— Сам удивляюсь, как меня только на такой ответственной работе держат. Ценят, наверное. Обещают капитана дать за выслугу лет!
— Ты же говорил — майора, — привычно поправляла мать.
— Майора? Значит, майора. Ставки растут.
— Хоть бы кто другой был, а не эта… — мать умела переключаться в самый неподходящий момент. — Хоть бы кто другой, помоложе…
— Интересно, кто?
— Ну вот хотя бы… Пугачихи дочка, Кристина Орбакайте. Или… Ну, подскажи!
— Людмила Зыкина, — с готовностью подсказывал Гурий.
— Тьфу ты!.. Скажешь тоже, Зыкина! — пугалась мать. — Не Зыкина вовсе, а та, что про «чашку кофею» поет… Не помню, как зовут-то.
— Я тоже.
— Ну, неважно. «Чашку кофею» я бы еще смогла понять, она молодая, красивая…

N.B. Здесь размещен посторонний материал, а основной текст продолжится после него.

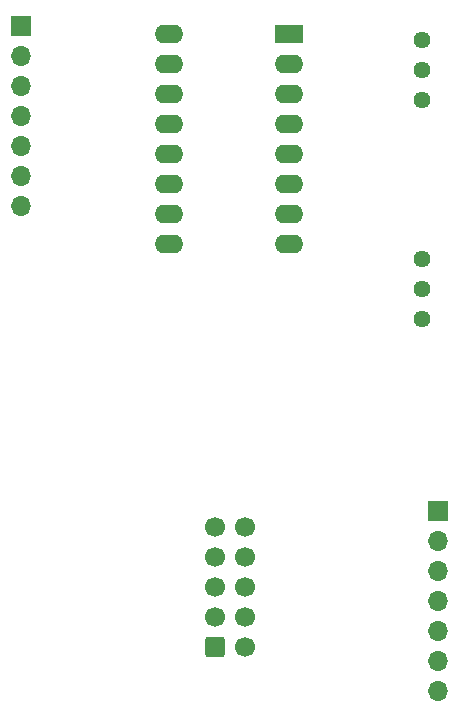
<source format=gbr>
%TF.GenerationSoftware,KiCad,Pcbnew,7.0.2-0*%
%TF.CreationDate,2023-10-10T18:08:06-05:00*%
%TF.ProjectId,Untitled,556e7469-746c-4656-942e-6b696361645f,rev?*%
%TF.SameCoordinates,Original*%
%TF.FileFunction,Soldermask,Bot*%
%TF.FilePolarity,Negative*%
%FSLAX46Y46*%
G04 Gerber Fmt 4.6, Leading zero omitted, Abs format (unit mm)*
G04 Created by KiCad (PCBNEW 7.0.2-0) date 2023-10-10 18:08:06*
%MOMM*%
%LPD*%
G01*
G04 APERTURE LIST*
G04 Aperture macros list*
%AMRoundRect*
0 Rectangle with rounded corners*
0 $1 Rounding radius*
0 $2 $3 $4 $5 $6 $7 $8 $9 X,Y pos of 4 corners*
0 Add a 4 corners polygon primitive as box body*
4,1,4,$2,$3,$4,$5,$6,$7,$8,$9,$2,$3,0*
0 Add four circle primitives for the rounded corners*
1,1,$1+$1,$2,$3*
1,1,$1+$1,$4,$5*
1,1,$1+$1,$6,$7*
1,1,$1+$1,$8,$9*
0 Add four rect primitives between the rounded corners*
20,1,$1+$1,$2,$3,$4,$5,0*
20,1,$1+$1,$4,$5,$6,$7,0*
20,1,$1+$1,$6,$7,$8,$9,0*
20,1,$1+$1,$8,$9,$2,$3,0*%
G04 Aperture macros list end*
%ADD10C,1.440000*%
%ADD11RoundRect,0.250000X-0.600000X-0.600000X0.600000X-0.600000X0.600000X0.600000X-0.600000X0.600000X0*%
%ADD12C,1.700000*%
%ADD13R,2.400000X1.600000*%
%ADD14O,2.400000X1.600000*%
%ADD15R,1.700000X1.700000*%
%ADD16O,1.700000X1.700000*%
G04 APERTURE END LIST*
D10*
%TO.C,RV1*%
X145850000Y-89150000D03*
X145850000Y-91690000D03*
X145850000Y-94230000D03*
%TD*%
%TO.C,RV7*%
X145850000Y-107650000D03*
X145850000Y-110190000D03*
X145850000Y-112730000D03*
%TD*%
D11*
%TO.C,J7*%
X128310000Y-140550000D03*
D12*
X130850000Y-140550000D03*
X128310000Y-138010000D03*
X130850000Y-138010000D03*
X128310000Y-135470000D03*
X130850000Y-135470000D03*
X128310000Y-132930000D03*
X130850000Y-132930000D03*
X128310000Y-130390000D03*
X130850000Y-130390000D03*
%TD*%
D13*
%TO.C,U1*%
X134625000Y-88675000D03*
D14*
X134625000Y-91215000D03*
X134625000Y-93755000D03*
X134625000Y-96295000D03*
X134625000Y-98835000D03*
X134625000Y-101375000D03*
X134625000Y-103915000D03*
X134625000Y-106455000D03*
X124465000Y-106455000D03*
X124465000Y-103915000D03*
X124465000Y-101375000D03*
X124465000Y-98835000D03*
X124465000Y-96295000D03*
X124465000Y-93755000D03*
X124465000Y-91215000D03*
X124465000Y-88675000D03*
%TD*%
D15*
%TO.C,J11*%
X111900000Y-88000000D03*
D16*
X111900000Y-90540000D03*
X111900000Y-93080000D03*
X111900000Y-95620000D03*
X111900000Y-98160000D03*
X111900000Y-100700000D03*
X111900000Y-103240000D03*
%TD*%
D15*
%TO.C,J12*%
X147200000Y-129010000D03*
D16*
X147200000Y-131550000D03*
X147200000Y-134090000D03*
X147200000Y-136630000D03*
X147200000Y-139170000D03*
X147200000Y-141710000D03*
X147200000Y-144250000D03*
%TD*%
M02*

</source>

На этом месте диалог Гурия и матери Гурия, как правило, прерывался. Махнув рукой, мать возвращалась к своим делам, курам и поросенку. А Гурий возвращался к своим делам, винилам Эдиты и яхтам.
Яхты были второй страстью Гурия, которая нисколько не мешала первой. Напротив, обе страсти пребывали в гармонии и каком-то радостном, просветленном единении. Единении необычном, поскольку и сами яхты были необычными.
Это были модели яхт.
Ничего другого Гурию не оставалось, поскольку он смертельно, до потери сознания боялся воды. И с этим ничего нельзя было сделать, это невозможно было подавить никаким волевым усилием, это нельзя было расстрелять из табельного оружия, удушить, четвертовать, колесовать. Водобоязнь стала тяжким крестом Гурия с тех самых пор, как он полюбил паруса. Его любовь к парусам была такой же безоглядной и платонической, как и любовь к Эдите: никакого намека на взаимность, никакого намека на намек. И если с платоническим чувством к Эдите Гурий смирился (ибо вожделеть богиню — грех великий), то с яхтами все обстояло как раз наоборот.